Freeway Free in Spain: A Dream Deferred
My niece Jen teaches English in a small Pre-K through Adult School district in a small town (pop. 8000) in northern Spain. The town is most notable for its Romanesque church, its castle ruin, and its cookie factory, the largest in Europe.
Each morning Jen begins her day with a class of 3-5 year olds, held in the basement of the school. The classroom’s walls are covered with colorful posters and student artwork. The letters of the alphabet with pictures (A, Apple, B, Book) ring the tops of the bulletin boards. The classroom is divided by a long two-sided bookcase into two halves. On one side are several small round tables with chairs, on the other side are a playhouse, a large rug, and a smartboard. Except for the smartboard, it looks a lot like the kindergarten my children attended in California.
The children begin to arrive at 9AM. They exchange “good morning” with Jen, hang up their coats, and go to sit around the rug. T he five-year-olds wear purple gingham smocks with their names embroidered in purple along the front. The Pre-K group of 3 t0 4 –year-olds wear bright red smocks with yellow piping and a blue screen printed border, with their names embroidered in yellow.
Jen starts up the smartboard, which is a combination whiteboard, computer touch screen, and video player. A young man with a guitar appears on the screen to lead the children in a good morning song, while Jen helps the younger children settle in place and makes sure they are paying attention. One of the Pre-K students, Xavier, is Class Leader for the day. He leads the class through several phonics-based games using the touchscreen.
“The smartboard is great,” Jen whispers to me. “It’s like having another teacher in the room. Every class in the school has one.”

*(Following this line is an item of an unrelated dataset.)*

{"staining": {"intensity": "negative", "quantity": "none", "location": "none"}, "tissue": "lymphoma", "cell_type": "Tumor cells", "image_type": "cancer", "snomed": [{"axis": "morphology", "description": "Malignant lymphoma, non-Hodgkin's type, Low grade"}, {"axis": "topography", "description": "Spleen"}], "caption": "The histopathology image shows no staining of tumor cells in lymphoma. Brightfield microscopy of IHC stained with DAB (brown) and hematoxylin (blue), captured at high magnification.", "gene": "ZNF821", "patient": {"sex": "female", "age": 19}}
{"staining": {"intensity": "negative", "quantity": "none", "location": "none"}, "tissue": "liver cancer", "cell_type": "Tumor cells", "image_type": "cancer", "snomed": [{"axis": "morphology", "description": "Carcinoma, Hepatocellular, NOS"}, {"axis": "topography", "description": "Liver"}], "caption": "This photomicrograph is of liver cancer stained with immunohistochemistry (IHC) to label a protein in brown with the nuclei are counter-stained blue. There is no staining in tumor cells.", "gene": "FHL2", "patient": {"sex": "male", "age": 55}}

Next the students practice reciting a poem which they will present at the school’s Open House in a week. Afterward they break up into groups to color pictures for the presentation. Everything is done and said in English. The three-year-olds are still making mistakes; the four and five-year-olds are nearly flawless.
During her break, Jen takes me on a tour of the school. In the 6th grade class, each of the students is working with his own notebook computer. I am feeling a bit envious – this little town’s school seems as well equipped as those of Silicon Valley, and the 3-year-olds are already learning English. Here is a country that really puts value on education!
Later, while walking back to Jen’s house from the school, we meet one of her friends. He is an attractive young man of about thirty, who speaks excellent English and has an MBA from one of the best universities in Spain. He still lives with his parents. He has been looking for a job since getting his degree, but the best he has been able to manage in Spain’s economic meltdown is a part-time job on the night shift at the cookie factory.
What is the value of education, if it brings one no closer to one’s dreams?